Spring MergedAnnotations finds duplicate annotations on method in multi-level interface hierarchy

Related to https://github.com/spring-projects/spring-security/issues/13625 (GitHub reproducer)

In a hierarchy like this:

interface Hello {
    @PreAuthorize("...")
    void sayHello();
}

interface SayHello extends Hello {}

class HelloImpl implements SayHello {
    public void sayHello() {}
}

a call to MergedAnnoatations like this:

MergedAnnotations mergedAnnotations = MergedAnnotations.from(HelloImpl.class.getMethod("sayHello"),
    SearchStrategy.TYPE_HIERARCHY);

will return multiple instances of MergedAnnotation for PreAuthorize.class.

It's expected that such an arrangement would only produce one MergedAnnotation instance since there is only one in the hierarchy.

Thanks to @philwebb for helping me find a workaround. Since PreAuthorize is not a repeatable annotation, Spring Security can ignore subsequent MergedAnnotation instances from the same MergedAnnotation#getSource.

Comment From: sbrannen

Related workaround in Spring Security: https://github.com/spring-projects/spring-security/commit/be11812fe4da55fe2d27228e917f1de47c37b2cd

Comment From: sbrannen

Thanks for reporting the issue. 👍

I've been able to confirm it with the following standalone test class.

package demo;

import java.lang.annotation.ElementType;
import java.lang.annotation.Retention;
import java.lang.annotation.RetentionPolicy;
import java.lang.annotation.Target;
import java.lang.reflect.Method;

import org.junit.jupiter.api.Test;

import org.springframework.core.annotation.MergedAnnotation;
import org.springframework.core.annotation.MergedAnnotations;

import static org.assertj.core.api.Assertions.assertThat;
import static org.springframework.core.annotation.MergedAnnotations.search;
import static org.springframework.core.annotation.MergedAnnotations.SearchStrategy.TYPE_HIERARCHY;

class ReproTests {

    @Test
    void test() throws Exception {
        Method method = HelloImpl.class.getMethod("sayHello");
        Stream<PreAuthorize> stream = search(TYPE_HIERARCHY)
                .from(method)
                .stream(PreAuthorize.class)
                .map(MergedAnnotation::synthesize);

        assertThat(stream).hasSize(1);
    }


    interface Hello {

        @PreAuthorize("demo")
        void sayHello();
    }

    interface SayHello extends Hello {
    }

    static class HelloImpl implements SayHello {

        @Override
        public void sayHello() {
        }
    }

    @Target(ElementType.METHOD)
    @Retention(RetentionPolicy.RUNTIME)
    @interface PreAuthorize {
        String value();
    }

}

The above fails with:

java.lang.AssertionError: 
Expected size: 1 but was: 2 in:
[@demo.ReproTests$PreAuthorize("demo"), @demo.ReproTests$PreAuthorize("demo")]
    at demo.ReproTests.test(ReproTests.java:42)
    at java.base/java.lang.reflect.Method.invoke(Method.java:568)
    at java.base/java.util.ArrayList.forEach(ArrayList.java:1511)
    at java.base/java.util.ArrayList.forEach(ArrayList.java:1511)

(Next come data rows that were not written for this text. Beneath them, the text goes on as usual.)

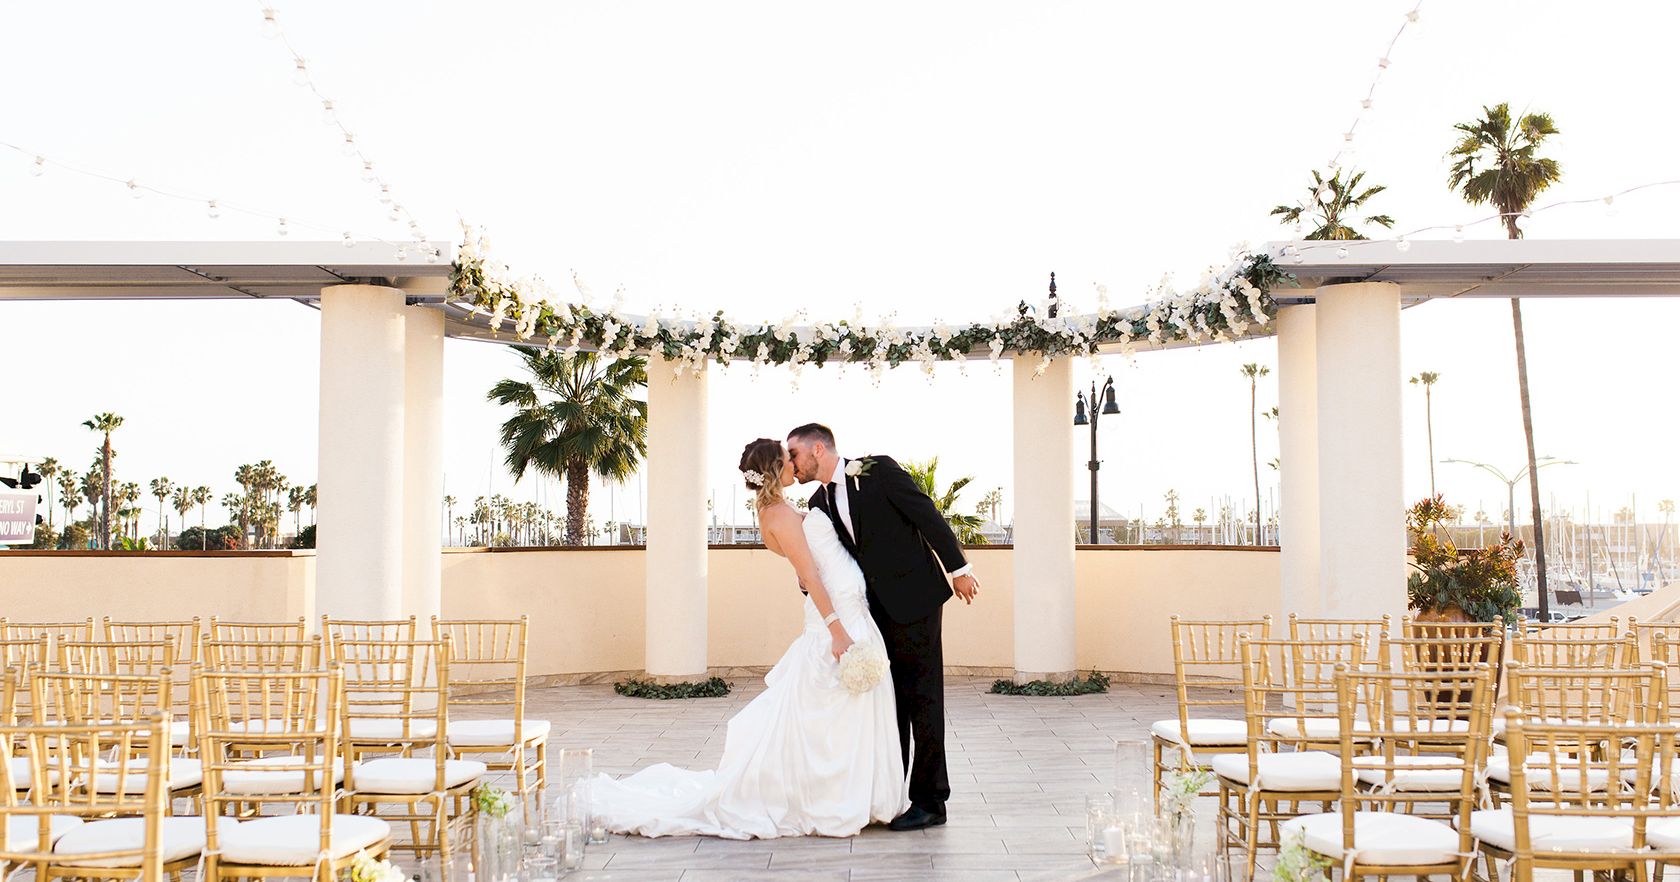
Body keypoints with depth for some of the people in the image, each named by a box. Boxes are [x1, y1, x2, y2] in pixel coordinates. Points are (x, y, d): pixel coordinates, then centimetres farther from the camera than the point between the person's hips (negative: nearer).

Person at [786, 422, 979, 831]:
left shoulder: (879, 470, -9)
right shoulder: (819, 503, 10)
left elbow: (928, 515, -8)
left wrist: (957, 568, -8)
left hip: (914, 598, -7)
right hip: (876, 609, 7)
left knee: (922, 698, -2)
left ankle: (930, 801, 4)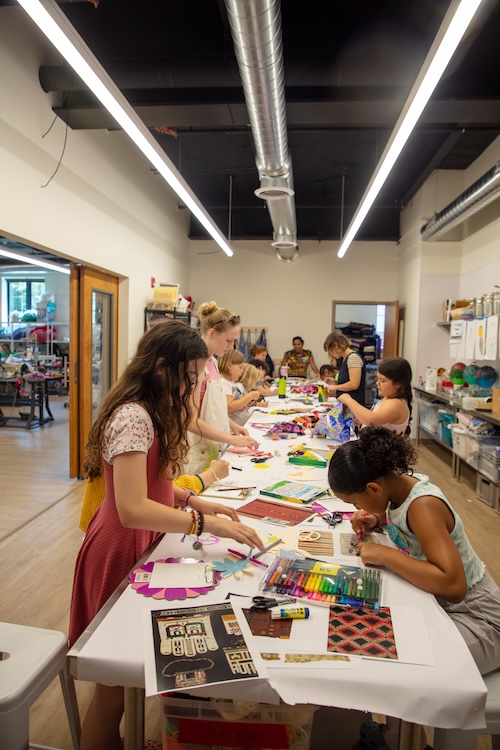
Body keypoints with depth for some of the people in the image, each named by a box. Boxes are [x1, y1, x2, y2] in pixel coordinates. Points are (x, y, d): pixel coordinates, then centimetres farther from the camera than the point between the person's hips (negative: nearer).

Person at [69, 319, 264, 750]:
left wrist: (194, 501, 2)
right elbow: (132, 510, -32)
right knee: (116, 684, 9)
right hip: (121, 552, -9)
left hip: (142, 544, 9)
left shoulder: (152, 412, 5)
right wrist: (206, 524, -29)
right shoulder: (134, 418, -26)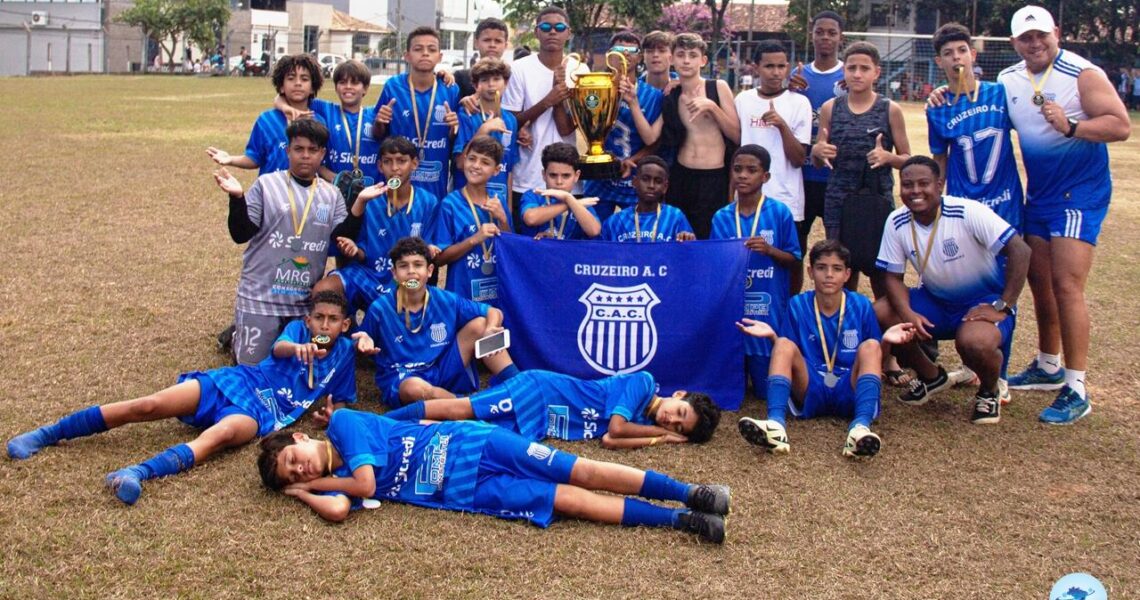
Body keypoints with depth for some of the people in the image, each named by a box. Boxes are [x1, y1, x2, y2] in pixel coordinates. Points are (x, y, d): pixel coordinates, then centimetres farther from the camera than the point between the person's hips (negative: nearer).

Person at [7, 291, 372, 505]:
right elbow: (278, 348, -11)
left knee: (222, 433, -37)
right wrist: (297, 348, -36)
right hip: (238, 383, 2)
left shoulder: (343, 351, 14)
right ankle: (48, 434, -6)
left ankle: (141, 472, -59)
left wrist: (331, 413, -3)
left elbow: (341, 399, 23)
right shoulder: (297, 330, 12)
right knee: (149, 405, -14)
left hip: (260, 413, -1)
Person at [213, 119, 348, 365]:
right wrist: (237, 198, -19)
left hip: (307, 302, 3)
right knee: (253, 369, 1)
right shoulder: (266, 184, -3)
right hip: (261, 298, -3)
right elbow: (240, 234, -5)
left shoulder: (332, 195, 6)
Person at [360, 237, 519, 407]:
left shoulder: (445, 301, -3)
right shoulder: (380, 308, -10)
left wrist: (490, 331, -23)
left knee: (479, 325, -9)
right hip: (401, 380, -4)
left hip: (443, 372, 4)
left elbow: (495, 313, -1)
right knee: (415, 388, -41)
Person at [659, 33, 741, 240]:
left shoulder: (718, 87, -1)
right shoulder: (671, 96, 9)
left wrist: (711, 106, -14)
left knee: (707, 238, 0)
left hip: (714, 178, -3)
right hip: (681, 177, 3)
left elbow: (737, 135, -4)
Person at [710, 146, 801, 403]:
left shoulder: (780, 212, -4)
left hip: (769, 310, -2)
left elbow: (794, 260, 0)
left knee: (766, 389, 2)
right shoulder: (722, 217, 4)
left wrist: (770, 250, -18)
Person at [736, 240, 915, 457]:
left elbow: (875, 359, 7)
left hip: (850, 391, 0)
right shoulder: (798, 305, 5)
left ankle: (861, 427, -46)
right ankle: (776, 424, -45)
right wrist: (772, 337, -14)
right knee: (784, 344, -23)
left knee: (870, 346, -25)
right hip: (810, 391, 0)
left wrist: (885, 341, -15)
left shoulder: (861, 305, 4)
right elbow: (789, 357, 6)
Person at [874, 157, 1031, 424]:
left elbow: (1020, 251, -26)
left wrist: (1002, 307, -27)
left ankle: (990, 391, 1)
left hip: (984, 299, -5)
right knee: (878, 316, -18)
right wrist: (907, 313, -23)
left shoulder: (968, 212, -23)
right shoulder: (896, 223, -9)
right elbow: (894, 276, -3)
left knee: (974, 341, -38)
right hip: (935, 301, 5)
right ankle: (931, 376, 10)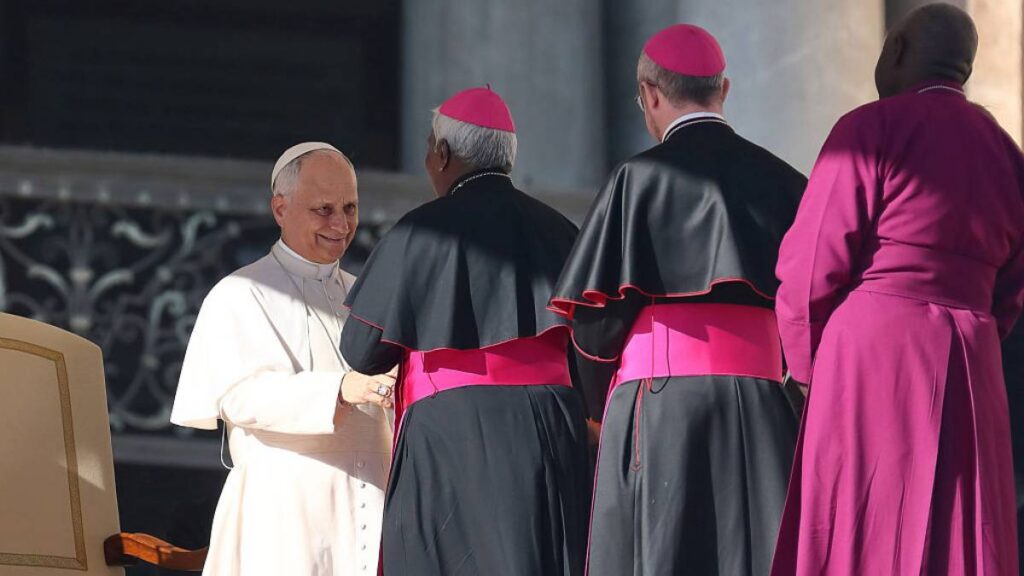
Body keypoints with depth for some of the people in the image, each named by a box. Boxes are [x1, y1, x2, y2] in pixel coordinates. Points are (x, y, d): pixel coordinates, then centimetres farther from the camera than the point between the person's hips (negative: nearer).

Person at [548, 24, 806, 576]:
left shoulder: (638, 179, -2)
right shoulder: (779, 180, 8)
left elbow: (593, 311, -3)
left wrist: (604, 405, 12)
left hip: (659, 400, -3)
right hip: (759, 401, 3)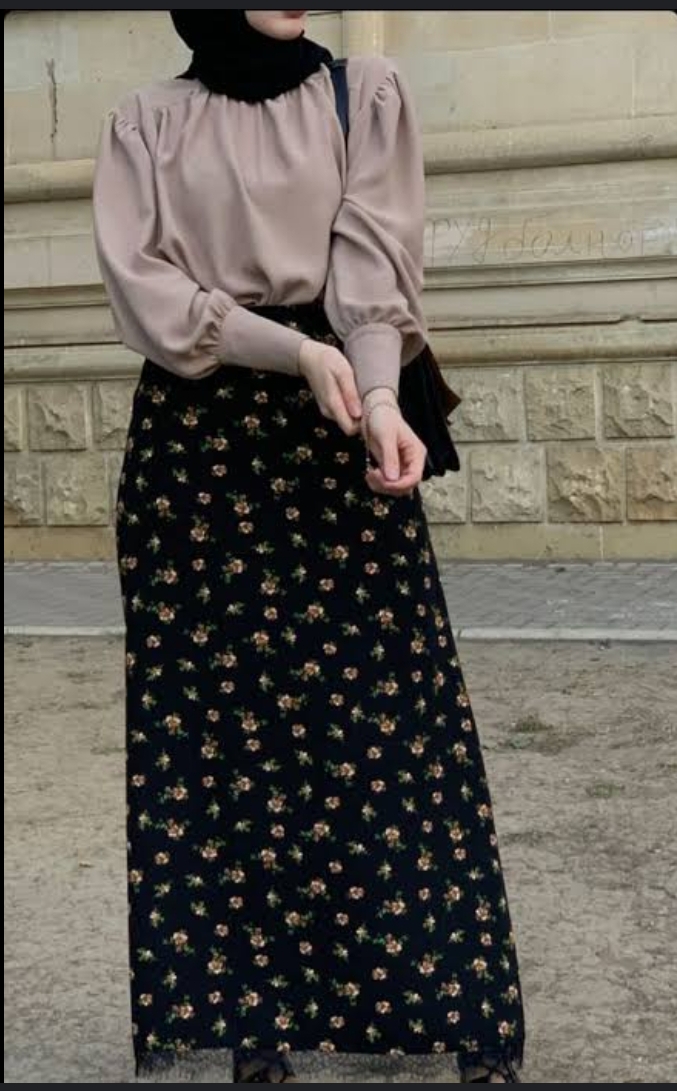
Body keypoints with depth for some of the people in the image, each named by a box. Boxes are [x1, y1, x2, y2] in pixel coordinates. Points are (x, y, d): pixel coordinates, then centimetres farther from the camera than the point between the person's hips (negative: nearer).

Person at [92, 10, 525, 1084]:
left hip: (334, 431, 0)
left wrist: (380, 398, -23)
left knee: (378, 708, -5)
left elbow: (374, 259, -6)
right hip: (195, 437, 1)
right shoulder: (146, 120, 8)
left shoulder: (366, 92, 8)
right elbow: (140, 281, -4)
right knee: (214, 713, -2)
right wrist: (292, 350, -16)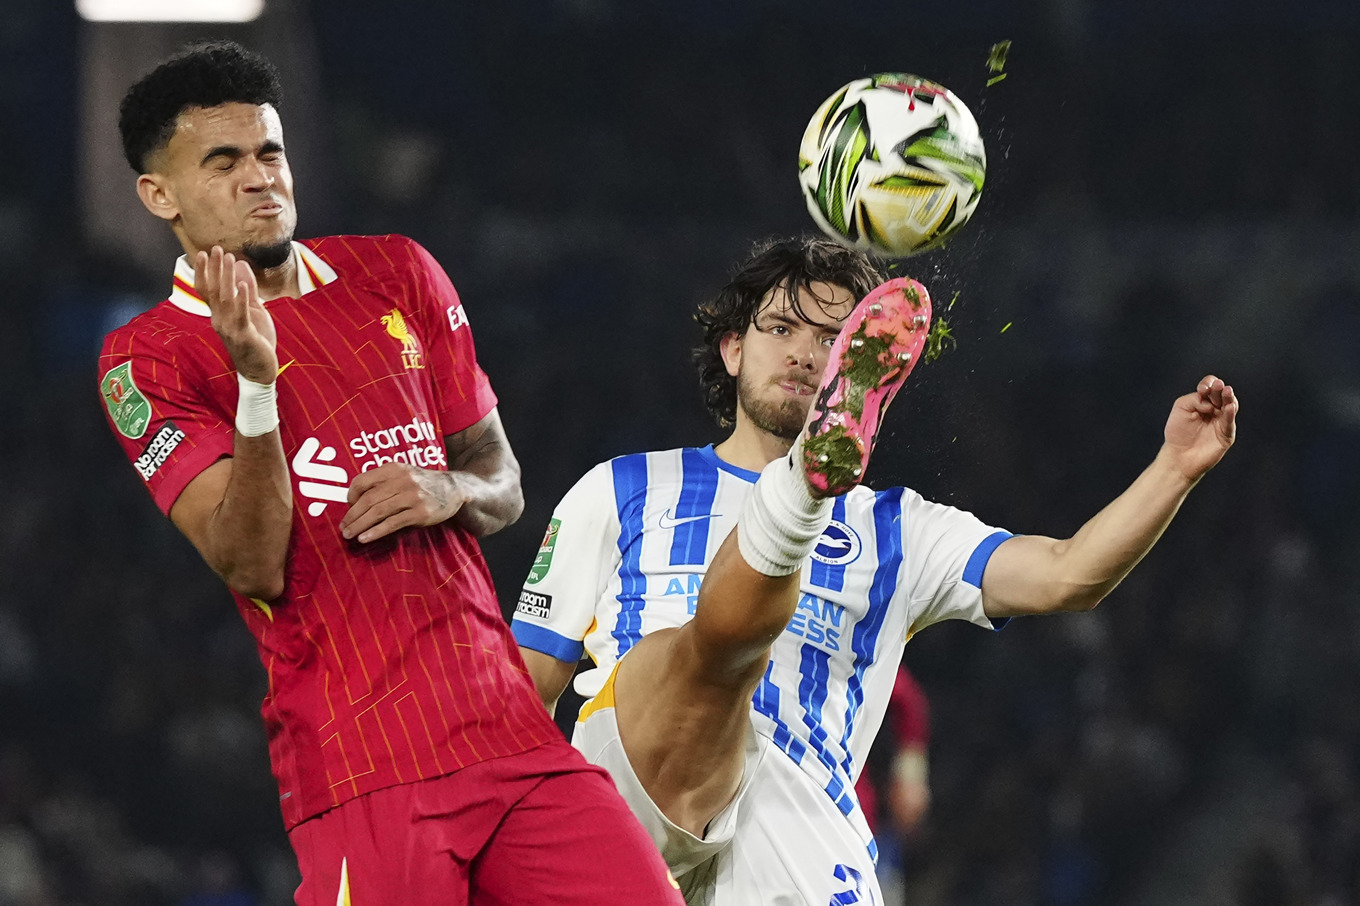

Furthermore, I verified that the test passes if HelloImpl implements Hello directly.

Comment From: sbrannen

This has been fixed in 75da9c3c474374289cc128b714126d9d644b69a9 for inclusion in the upcoming Spring Framework 6.1.2 release.

Because this bug has existed since 5.2 when the MergedAnnotations API was introduced, the fix has also been backported to 6.0.15 and 5.3.32.